Why does Radix use a UTXO model instead of a balance model?

Short answer - because if you store balances you cannot do state sharding without making the transactions non-atomic. A UTXO type system of consumables allow you to state shard with zero destination overhead, whereas a balance model ends up having a significant destination overhead, making sharding inefficient and only secure through a form of centralised orchestration.

Long answer - to answer this question we need to first establish that sharding is necessary - generally speaking there are two constraints with a DLT:

1. Transaction throughput

2. Storage throughput

With a DAG your transaction throughput is higher than on a blockchain as the transport can be optimized  - you are dealing with transactions individually rather than as a block. However, those transactions still need to be validated, and at around 2,000 transactions per second on a single shard (assuming standard servers) you will see the performance of the full nodes on a network start to drop significantly. Pruning the ledger does nothing to reduce this load as this is a throughput constraint, not a storage constraint.

To scale beyond the 2,000 transactions per second mark you will therefore need to start splitting the throughput load; this requires sharding the network, splitting the work amongst the nodes, rather than requiring all the nodes to do all the same work.

Now that you are splitting up the ledger into parts, you need a method of dealing with transactions between shards.

Using balances, rather than UTXO can certainly reduce the storage requirements of the ledger on a given shard as you can prune the transaction history; however, one shards output is no longer another shards input without overhead. Since no TX history is being stored, just balances, the transactions between shards are not atomic, and this starts creating serious complexity. As a worked example:

There are four shards - A, B, C, D and I start with a balance of 50 on shard A and send 10 to wallet X on Shard B.

My balance is now recorded as 40, and at some unknown time in the future wallet X will have a balance of 10 (lets disregard the mechanics of how wallet X becomes aware of the spend in shard A).

However, I also send the same 10 to wallet Y on Shard C, and wallet Z on Shard D.

If I am only recording balances, and not UTXO; and only one of those transactions is valid, how do I void the updated balances of the wallet on the other two shards once the triple spend in Shard A is resolved?

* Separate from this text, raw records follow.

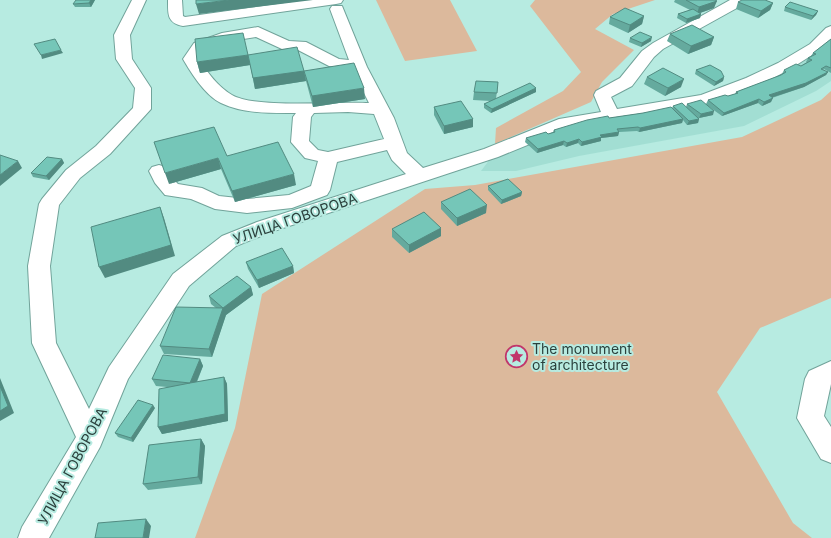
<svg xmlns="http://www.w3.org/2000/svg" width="831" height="538" font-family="Inter,sans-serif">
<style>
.built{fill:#a2ded3}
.green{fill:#dcb99c}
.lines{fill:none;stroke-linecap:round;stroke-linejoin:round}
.minor-casing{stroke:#71a39a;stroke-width:2}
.minor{fill:#fff;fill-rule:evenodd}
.wall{fill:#65aa9e}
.shaded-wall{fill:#528b81}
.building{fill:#75c6b8;stroke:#528b81}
.labels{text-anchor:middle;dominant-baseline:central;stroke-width:4;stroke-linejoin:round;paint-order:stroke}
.street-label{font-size:14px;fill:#2b413d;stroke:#b7ebe1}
.poi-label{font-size:14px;fill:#2b413d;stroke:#b7ebe1;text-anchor:start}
</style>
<rect width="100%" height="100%" fill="#b7ebe1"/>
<path class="built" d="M831 37V81L816 91 744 126 579 156 516 171H481L493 155 518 143 705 102Z"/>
<path class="green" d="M376 0H450L477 51 405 61Z
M535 0H655L613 14 595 29 634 50 602 82 591 102 495 144 496 128 563 91 581 72 530 6Z
M831 91V298L760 328 717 392 793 523 812 538H195L235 428 262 294 425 189 475 185 742 137 821 100Z"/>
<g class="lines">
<defs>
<path id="minor" d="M132 0H146L130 35 132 59 151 88V109L110 154 80 178 59 205 50 266 56 343 89 409 109 367 173 274 222 236 257 222 406 174 392 160 387 150 337 162 330 190 327 195 292 208 247 213 215 209 191 199 165 195 155 183 149 171 152 167 159 165 166 167 171 177 178 184 202 188 219 196 247 199 289 195 311 186 318 161 305 158 291 142 293 117 296 113C271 113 244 114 221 103 206 96 191 73 183 59L194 43 222 33 258 27 289 41 306 42 339 59 349 60 330 9 332 6H342L367 67 394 118 407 153 423 168 484 149 559 119 601 112 594 95 596 91 620 78 642 51 653 43 730 0H748L746 3 663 49 654 57 632 86 611 97 617 109 701 95 746 78 778 63 810 44 826 28 831 26V40L820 50 790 69 758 86 711 104 569 128 498 157 271 232 236 246 189 286 128 379 100 447 49 538H18L22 527 76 437 32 343 28 266 39 204 42 199 66 170 96 146 133 108 135 88 116 59 114 35ZM256 37 282 49 298 50 329 66 353 71 369 103C337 101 256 109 232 95 218 87 207 72 199 59L205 49 225 42ZM348 112 374 114 384 139 328 152 318 150 309 141 311 117 314 113Z
M168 0H182L183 16 185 17 306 0H343L341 3 336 4 183 26C167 23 168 14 168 0Z
M831 361V384L824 416 831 427V463L821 459 797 418 805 379 809 371Z"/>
</defs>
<use href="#minor" class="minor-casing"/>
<use href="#minor" class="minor"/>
</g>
<path class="wall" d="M95 0 91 7H75L73 4Z
M675 0H715L714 8 700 13 701 14 700 18 686 23 677 18 678 14 690 10 674 2Z
M738 2 773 3 770 10 758 18 736 9Z
M785 7 818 11 816 15 811 20 784 11Z
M644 16 642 24 628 33 609 24 610 17Z
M670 34 714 37 711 45 688 54 667 41Z
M630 38 651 41 641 47 629 42Z
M831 39V73L824 69 823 70 828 72 826 75 804 87 772 98 771 102 762 106 758 103 722 116 708 106 713 115 699 118 698 123 687 125 683 120 682 123 639 132 637 131 619 132 618 136 601 138V141L581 146 578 143 566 147 563 145 537 153 525 142 526 138 548 134 553 132 554 130 609 118 643 113 672 108 673 106 686 107 687 104H706L708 100 728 96 735 94 736 92 781 75H782V74L784 70 801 66 807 62H806L808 58 811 56 813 53Z
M248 55 304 71 365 99 313 107 306 81 255 89 250 65 200 73 197 62Z
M696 70 724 77 723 81 714 86 695 74Z
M647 77 681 87 665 96 644 84Z
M498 82 496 99 536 88V92L491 113 484 108V104L491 101 473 100 474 92Z
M434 107 473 119V127L444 134 434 115Z
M227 156 296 185 235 202 221 169 169 184Z
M62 159 64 163 49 180 33 177 31 173Z
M488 186 522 192 521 196 501 204 488 190Z
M441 202 486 213 457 226 441 209Z
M392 229 441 236 409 253 392 237Z
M246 262 293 266 294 273 259 288 248 269Z
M251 287 253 295 226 315 212 357 164 354 160 346 216 308 211 304 209 296Z
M200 359 203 366 197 382 224 377 227 384 228 421 162 434 158 427 167 387 156 386 152 379Z
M155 408 133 442 118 437 115 433Z
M201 439 205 446 202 484 148 490 143 484Z"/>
<path class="shaded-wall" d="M91 0H95L91 7 89 3Z
M229 0H313L199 14 196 4Z
M717 1 714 8 697 14 699 7Z
M773 3 770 10 758 18 761 11Z
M818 11 816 15 811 20 813 16Z
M701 14 700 18 686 23 687 19Z
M644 16 642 24 628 33 630 25Z
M652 37 651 41 641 47 642 43Z
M714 37 711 45 688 54 691 46Z
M61 50 63 53 42 59 41 55Z
M248 55 250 65 200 73 197 62Z
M304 71 306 81 255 89 253 78Z
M828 72 826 75 804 87 767 99 769 95Z
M724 77 723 81 714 86 716 82Z
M684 79 681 87 665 96 668 88Z
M364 88 365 99 313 107 312 96Z
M536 88V92L491 113 492 109Z
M773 98 771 102 762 106 764 102Z
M759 99 758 103 722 116 724 113Z
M714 111 713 115 699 118 701 114Z
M473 119V127L444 134V126Z
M683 119 682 123 639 132 640 128Z
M699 119 698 123 687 125 689 121Z
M619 132 618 136 601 138V141L581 146 582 142 600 135Z
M579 139 578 143 566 147 567 143Z
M564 141 563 145 537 153 538 149Z
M218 158 221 169 169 184 165 173Z
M62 159 64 163 49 180 46 176Z
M18 161 22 168 0 186V175Z
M294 174 296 185 235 202 232 191Z
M522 192 521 196 501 204 502 200Z
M487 205 486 213 457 226V218Z
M160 207 164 218 175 256 105 278 99 267Z
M441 228V236L409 253V245Z
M293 266 294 273 259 288 257 280Z
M251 287 253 295 226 315 212 357 209 349 223 308Z
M200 359 203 366 193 390 190 383Z
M224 377 227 384 228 421 162 434 158 427Z
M0 378 14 413 0 421Z
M153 405 155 408 133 442 131 438Z
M201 439 205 446 202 484 198 477Z
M146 519 151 526 149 538H143Z"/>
<path class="building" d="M76 0H91L89 3 73 4Z
M196 0H229L196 4Z
M686 0H715L717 1 699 7Z
M742 0H765L773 3 761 11 738 2Z
M790 2 818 11 813 16 785 7Z
M625 8 644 16 630 25 610 17Z
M693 9 701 14 687 19 678 14Z
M692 25 714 37 691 46 670 34Z
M640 32 652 37 642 43 630 38Z
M243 33 248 55 297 47 304 71 253 78 248 55 197 62 195 39Z
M55 39 61 50 41 55 34 44Z
M831 39V68L826 66 821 69 828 72 806 83 769 95 773 98 764 102 759 99 724 113 708 100 725 95 728 96 738 93 736 92 781 75 786 72 784 70 796 64 801 66 812 60 808 58 816 54 813 53Z
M354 63 364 88 312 96 304 71Z
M710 65 721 71 724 77 716 82 696 70Z
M663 68 684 79 668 88 647 77Z
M476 81 498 82 497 93 474 92Z
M530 83 536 88 492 109 484 104Z
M701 100 714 111 701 114 687 104Z
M461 101 473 119 444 126 434 107Z
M682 103 699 119 689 121 673 106Z
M671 107 683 119 640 128 638 127 617 129 619 132 600 135 602 137 582 142 579 139 567 143 564 141 538 149 526 138 546 132 548 134 555 132 554 130 587 120 608 116 609 118 643 113Z
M214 127 227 156 278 142 294 174 232 191 218 158 165 173 154 142Z
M0 155 18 161 0 175Z
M47 157 62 159 46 176 31 173Z
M508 179 522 192 502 200 488 186Z
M470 189 487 205 457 218 441 202Z
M160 207 171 245 99 267 91 227Z
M424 212 441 228 409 245 392 229Z
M282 248 293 266 257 280 246 262Z
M237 276 251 287 223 308 209 349 160 346 176 307 223 308 209 296Z
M163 355 200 359 190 383 224 377 225 414 158 427 159 389 190 383 152 379Z
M0 386 8 406 0 411Z
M138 400 153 405 131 438 115 433Z
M201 439 198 477 143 484 149 445Z
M146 519 143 538H95L98 523Z"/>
<defs>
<symbol id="sight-ring" viewBox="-11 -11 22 22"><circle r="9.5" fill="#b7ebe1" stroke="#c1366b" stroke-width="1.5"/><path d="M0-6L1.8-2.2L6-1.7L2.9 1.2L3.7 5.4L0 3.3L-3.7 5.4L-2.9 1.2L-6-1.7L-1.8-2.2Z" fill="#c1366b"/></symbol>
</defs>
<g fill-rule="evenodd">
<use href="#sight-ring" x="504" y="344" width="25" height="25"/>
</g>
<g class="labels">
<g class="street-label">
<text transform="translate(295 218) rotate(-19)">УЛИЦА ГОВОРОВА</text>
<text transform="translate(72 466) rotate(-62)">УЛИЦА ГОВОРОВА</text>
</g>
<g class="poi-label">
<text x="532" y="348">The monument<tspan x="532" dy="16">of architecture</tspan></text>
</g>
</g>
</svg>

The overhead I tried to avoid by making transactions non-atomic has simply moved to the double spend resolution process, as I now have substantial inter-shard communications to perform to correct the double spend as the output of one shard is not the input of another; we have no transaction history to construct a balance, just the balances themselves.  

Now there is a co-ordinator requirement again - some sort of central authority with a guaranteed, up to date view of all shards, to make sure that any given spend only updates 1 of the balances on any shard.

Without that, without transaction history, and without atomicity, double spending between shards becomes trivial.